I’m leaving my colorful individual as a work in progress because I keep finding more and would like to get this posted before the end of the year! Franklin J. Scougale was my great-great-great grandfather Ephraim Wright’s stepson. Ephraim was quite a colorful individual himself but eclipsed by Frank.
Frank was sixteen years old in 1866 when his 39-year-old mother Sophronia married 80-year-old Ephraim six months after the death of his first wife. Frank was already a military veteran having enlisted in Co. K of the 9th Michigan Infantry 3 February 1864 at Corunna, Shiawassee, Michigan at the actual age of 14 but claiming to be 18. His brother George enlisted in the same unit the same day and same place at the age of 16 also claiming to be 18. Maybe they said they were twins? Both survived the war and returned home to Michigan.
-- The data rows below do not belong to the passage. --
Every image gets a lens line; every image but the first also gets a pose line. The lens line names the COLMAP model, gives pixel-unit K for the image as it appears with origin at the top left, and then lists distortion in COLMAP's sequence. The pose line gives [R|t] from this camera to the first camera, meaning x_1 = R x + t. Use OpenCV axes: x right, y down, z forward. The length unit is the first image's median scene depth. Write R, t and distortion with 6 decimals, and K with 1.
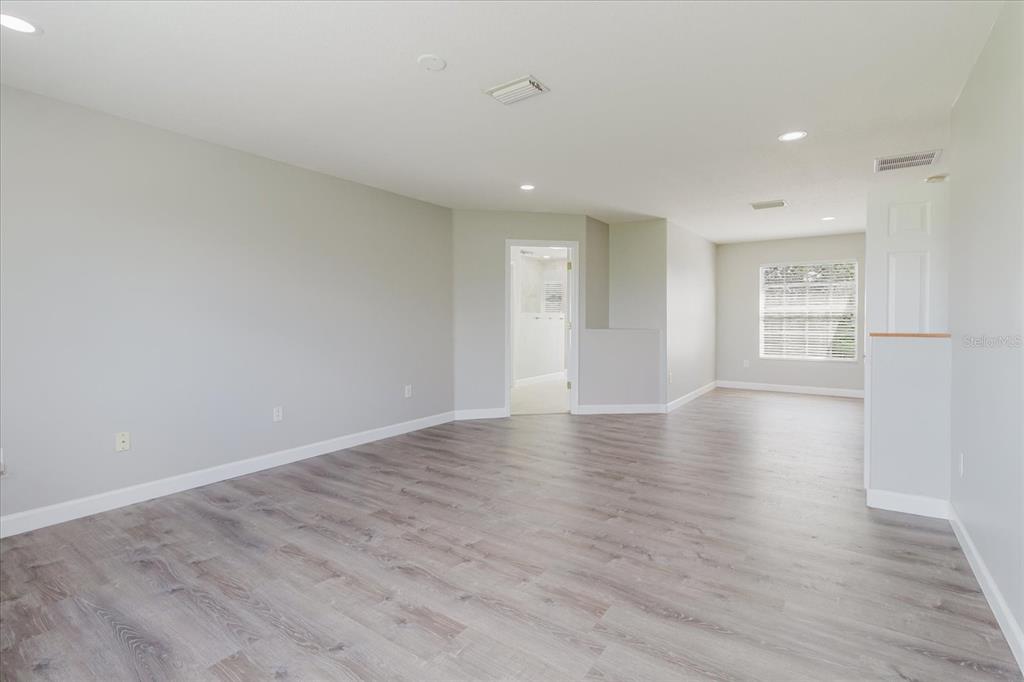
lens RADIAL K [[481.9, 0, 509.9], [0, 481.9, 325.3], [0, 0, 1]] dist [0.000215, 0.000051]
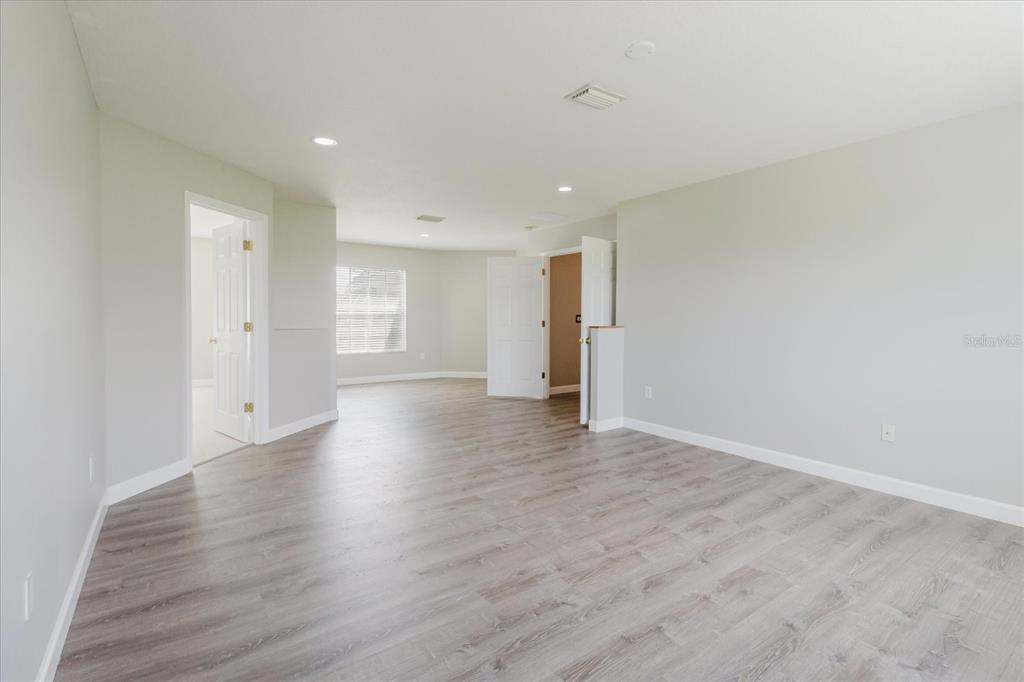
lens RADIAL K [[492.5, 0, 536.0], [0, 492.5, 320.4], [0, 0, 1]] dist [0.003294, 0.000664]
pose [[0.304818, -0.008493, 0.952373, -1.073278], [0.012390, 0.999911, 0.004951, -0.015960], [-0.952330, 0.010291, 0.304896, 0.819462]]
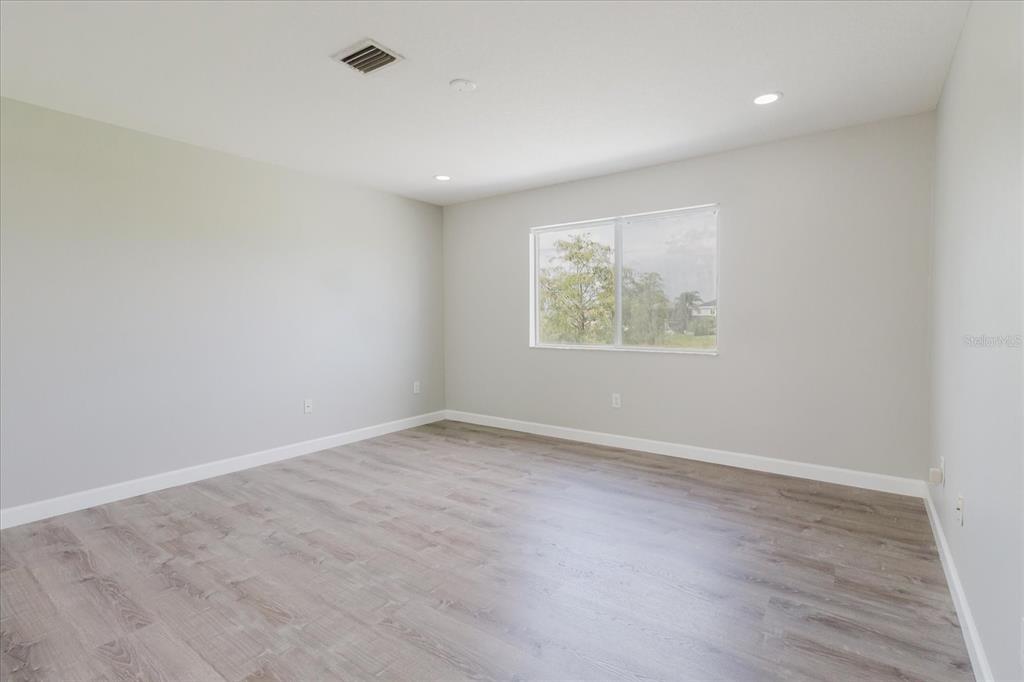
lens RADIAL K [[481.9, 0, 509.9], [0, 481.9, 325.3], [0, 0, 1]] dist [0.000215, 0.000051]
pose [[-0.999822, 0.005143, 0.018135, -0.261607], [0.005800, 0.999322, 0.036348, -0.033075], [-0.017936, 0.036446, -0.999175, 1.959075]]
Ephraim was quite the wheeler-dealer in real estate. The former Mrs. Scougale had a farm in what is now Durand, Michigan. A railroad line had been proposed to go slightly south of the area; the proposed route is shown in the 1875 Shiawassee County Atlas and is a nice straight line. According to a Lucius Gould who was a local historian and the nephew of the attorney who was making the deals for the railroad’s right-of-way, Ephraim, Franklin and several other people whose property would benefit from a slight tweaking of the right-of-way came to call on his uncle. Possibly some money changed hands. The railroad line as built in 1876 has an odd angle that just happens to make it go right through the Scougale farm. Ephraim died at the age of 93 in 1879 before he saw his plan to completion.
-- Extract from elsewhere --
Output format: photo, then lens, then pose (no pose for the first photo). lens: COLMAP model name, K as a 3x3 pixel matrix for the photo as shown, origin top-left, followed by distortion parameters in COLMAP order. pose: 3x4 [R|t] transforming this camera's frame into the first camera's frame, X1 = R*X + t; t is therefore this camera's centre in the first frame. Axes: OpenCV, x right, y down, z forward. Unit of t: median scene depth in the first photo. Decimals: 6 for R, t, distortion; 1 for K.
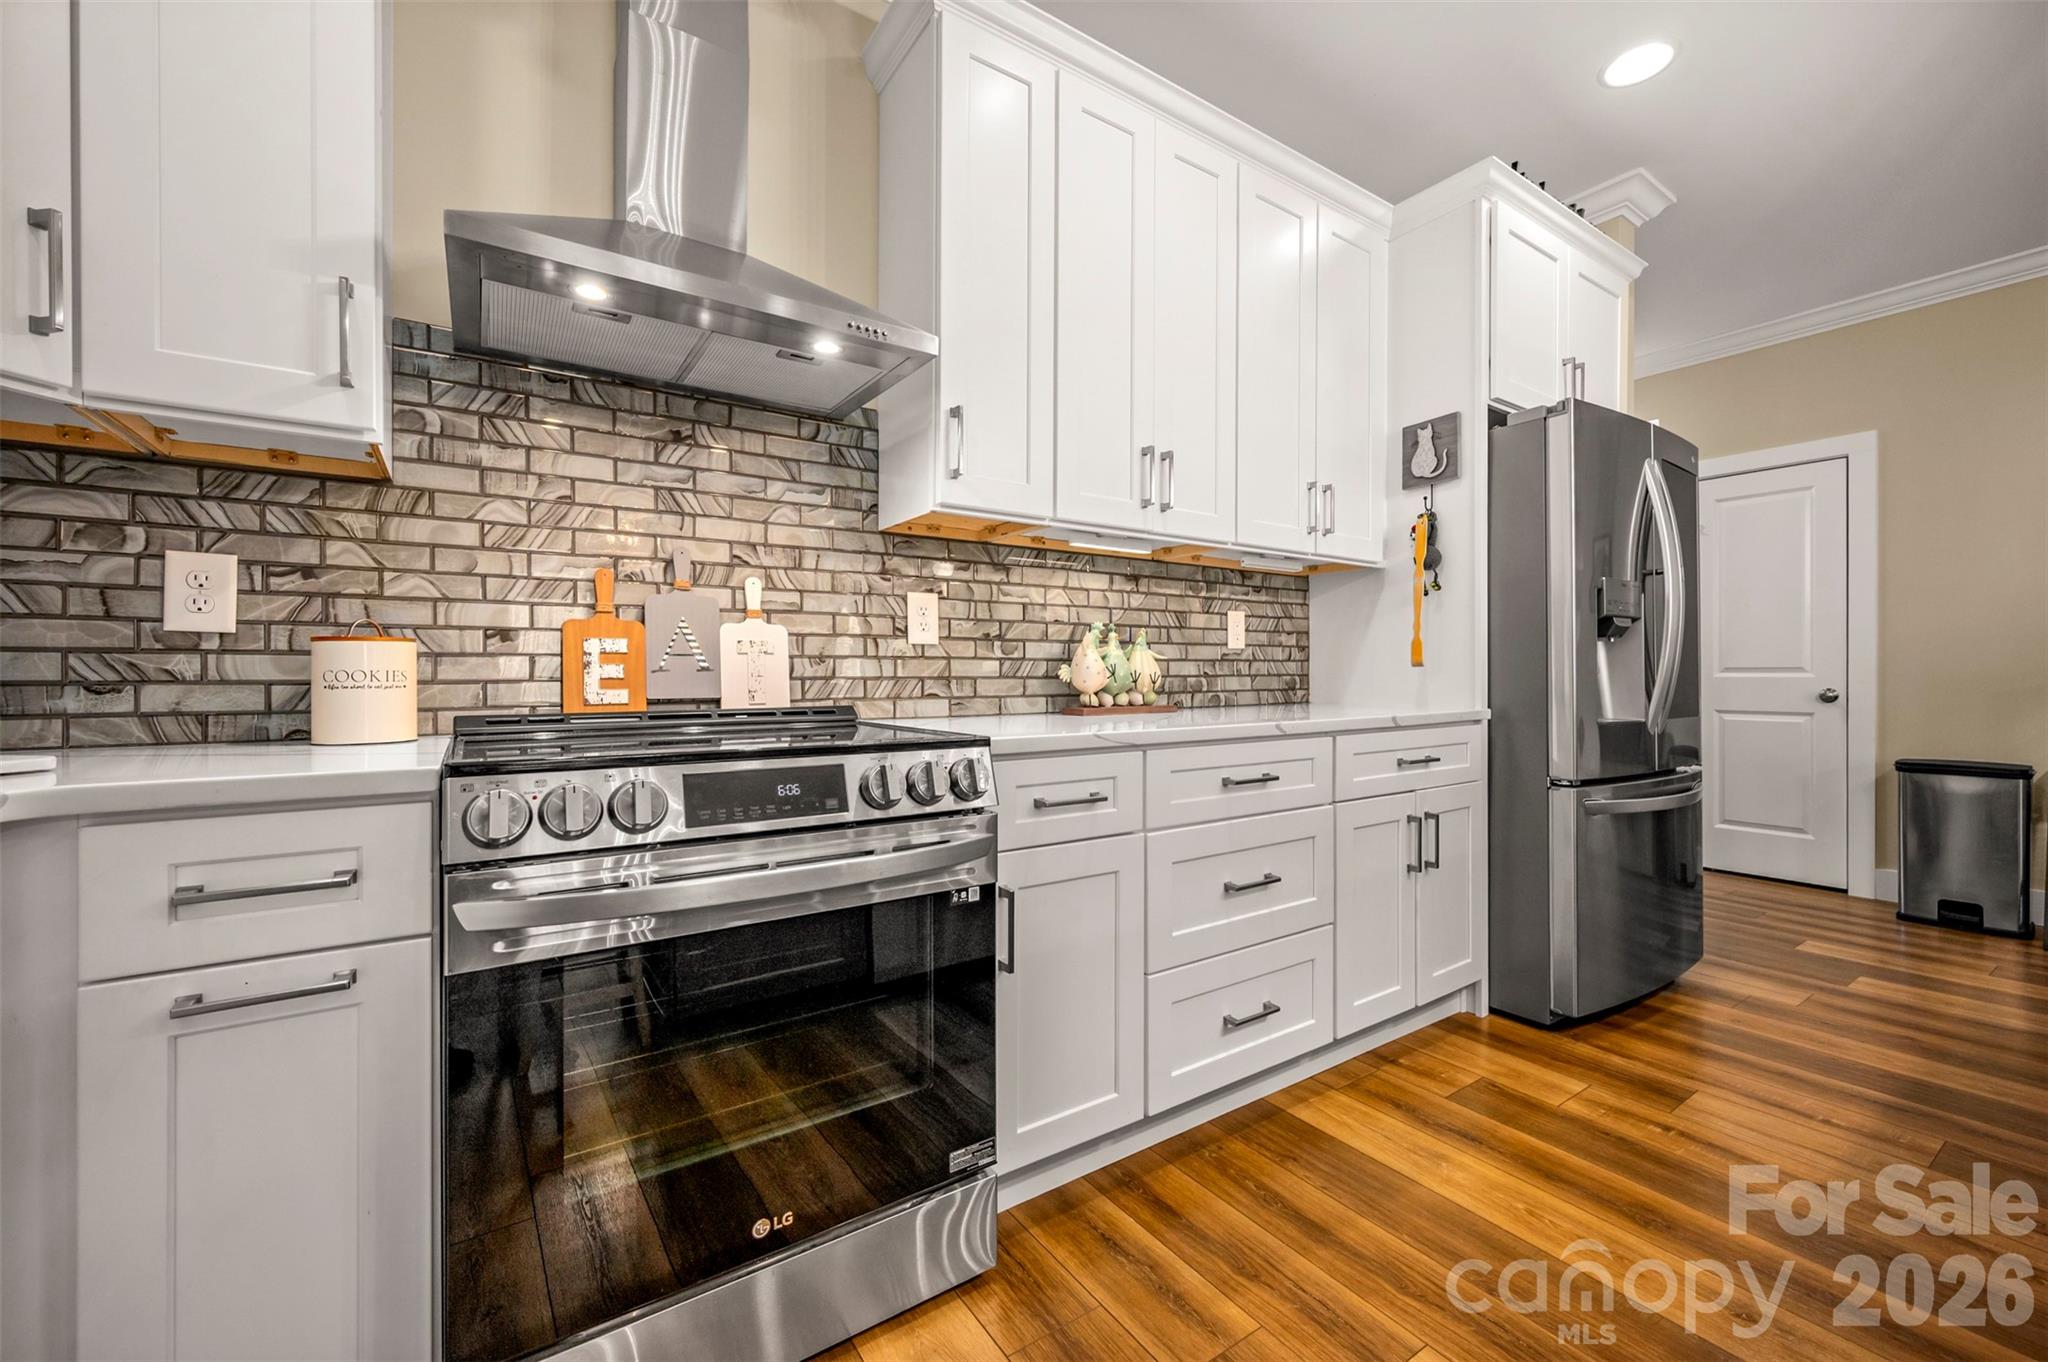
lens RADIAL K [[819.9, 0, 1024.0], [0, 819.9, 681.0], [0, 0, 1]] dist [0.000608, 0.000064]
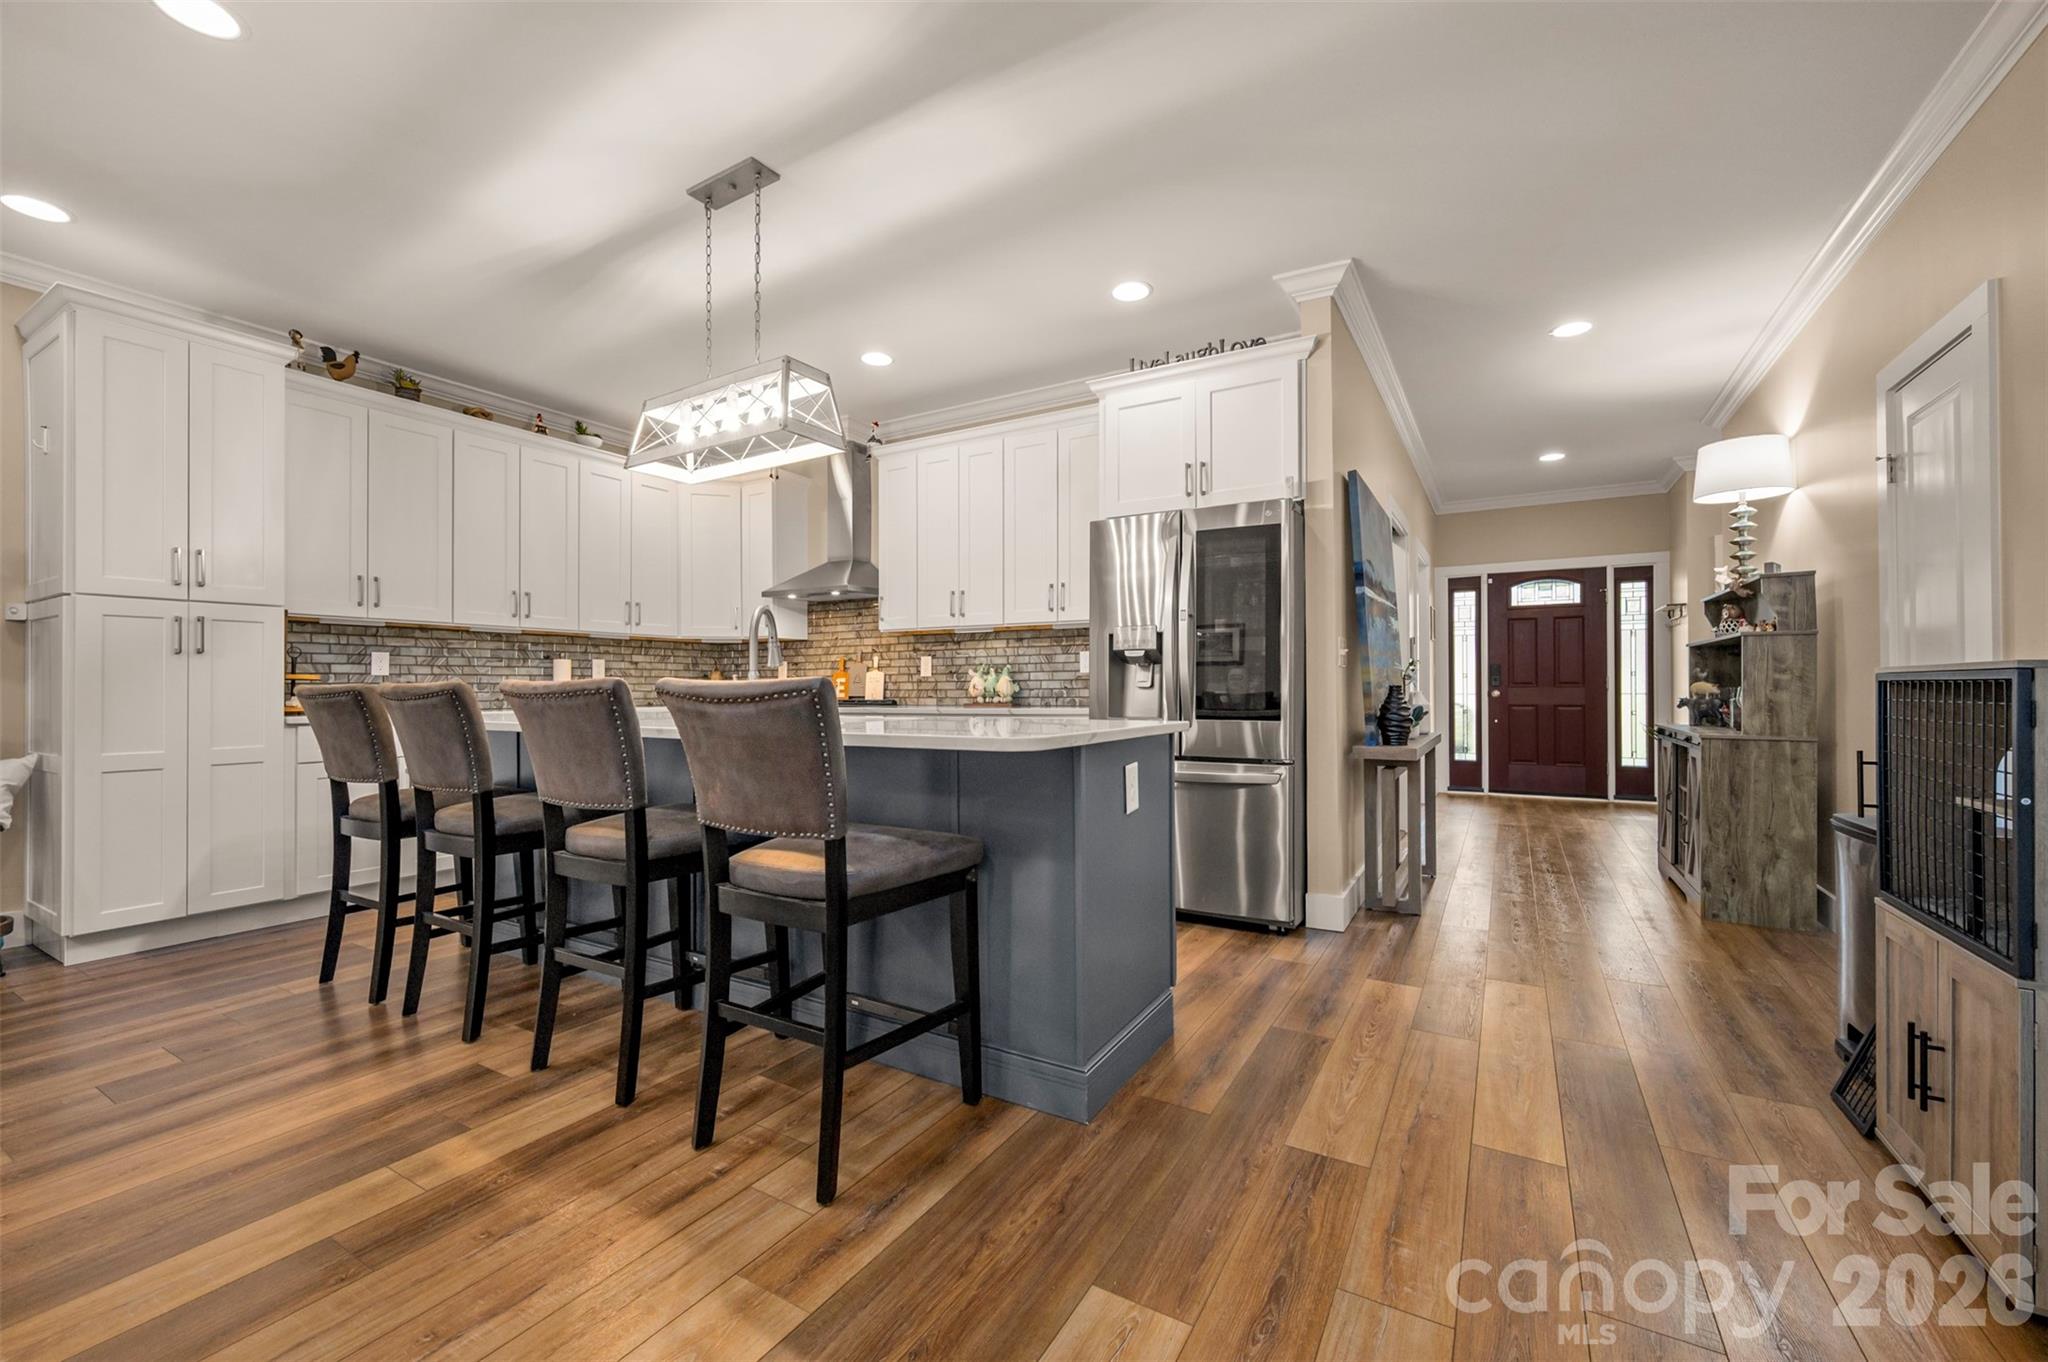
lens RADIAL K [[819.9, 0, 1024.0], [0, 819.9, 681.0], [0, 0, 1]] dist [0.000608, 0.000064]
pose [[0.428112, -0.007356, -0.903696, 2.177757], [-0.000797, 0.999963, -0.008517, -0.009377], [0.903725, 0.004366, 0.428090, 0.175402]]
Frank had married in 1870 and by 1880 had five children and was a hotel-keeper in the new village of Durand. Unfortunately, his wife died in November of 1880 and at some point, he headed to the west as he is living in Valley City, Dakota Territory by 1889. His two daughters were left in his mother Sophronia’s care and when she died in 1886, her will stated that the money she owes on a note held by Frank is more than offset by the expenses of taking care of his daughters and her estate does not need to pay it off.
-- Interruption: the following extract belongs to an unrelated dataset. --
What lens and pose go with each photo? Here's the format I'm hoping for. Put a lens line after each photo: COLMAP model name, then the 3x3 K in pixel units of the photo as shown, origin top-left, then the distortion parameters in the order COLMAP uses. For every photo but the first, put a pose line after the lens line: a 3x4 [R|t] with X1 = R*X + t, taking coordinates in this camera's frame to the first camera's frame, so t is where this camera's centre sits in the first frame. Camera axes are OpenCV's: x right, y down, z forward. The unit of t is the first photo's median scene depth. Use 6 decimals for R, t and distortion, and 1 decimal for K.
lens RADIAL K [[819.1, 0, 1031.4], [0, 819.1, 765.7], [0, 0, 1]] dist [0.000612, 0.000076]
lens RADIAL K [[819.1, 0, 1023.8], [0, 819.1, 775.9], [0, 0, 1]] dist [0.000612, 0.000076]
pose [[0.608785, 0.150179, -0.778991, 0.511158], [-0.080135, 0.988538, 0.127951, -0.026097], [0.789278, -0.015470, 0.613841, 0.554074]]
But prior to his leaving Michigan, Frank was involved in a legal case Storrs vs. Scougale that came before the Michigan Supreme Court. The details of Frank’s part have been hard to pin down as the focus was on the action of the defense that violated physician’s privacy rules see: https://case-law.vlex.com/vid/12-n-w-502-617979199 and https://www.courtlistener.com/opinion/1925268/schechet-v-kesten/.
Frank continued west and ventured into gold mining in Washington state:
“About 1896 F.J. Scougale worked 14 claims near the mouth of Ruby Creek. Using a small hydraulic plant he recovered $950 worth of gold nuggets. These claims, totaling 420 acres, were later purchased by the Ruby Hydraulic Gold Mining Company with the intent to work the placer ground. ... All the mining site was flooded by the backwaters of the Skagit River in 1947.” From National Park Service site https://www.nps.gov/parkhistory/online_books/noca/hrs/sec3.htm which gives these references as the source of the information:
Hodges, Lawrence K., editor. Mining in the Pacific Northwest. Seattle: Seattle Post-Intelligencer, 1897. Shorey Book Store Reproduction, Seattle, 1967: p. 58.
Chriswell, Harold. Mount Baker Almanac. United States Forest Service, Mt. Baker National Forest, 1950. Typescript: p.144
I also have some old notes indicating Frank was involved in a court case in Wisconsin related to the mine in Washington but have not been able to find the information on the internet again.
On the 1900 Census Frank lists his occupation as real estate dealer and he is living at Everett, Snohomish, Washington and has a wife named Mary. At least I think it is the same Frank. He has daughters born in North Dakota about the time he was living there. About 1903, Frank married a much younger woman named Cora and they had a son in 1905. IF this is the same Frank, hopefully he and Mary divorced as she appears to have lived until the 1930’s.
In 1913, Frank is involved in Sandberg v. Scougale another state supreme court level case in Washington state that involved timber land purchased in 1906 near Gig Harbor. http://courts.mrsc.org/washreports/075WashReport/075WashReport0313.htm
And, a second related case Thomas v. Scougale involving a problem with his lawyer in 1916. http://courts.mrsc.org/washreports/090WashReport/090WashReport0162.htm
Frank died 15 May 1923 at Gig Harbor, Pierce, Washington.
His brother Monroe was elected Sheriff of Shiawassee County in 1896 and appears to have also been involved in a lawsuit Scougale v. Sweet (1900) which I have found numerous references to, but not the actual case.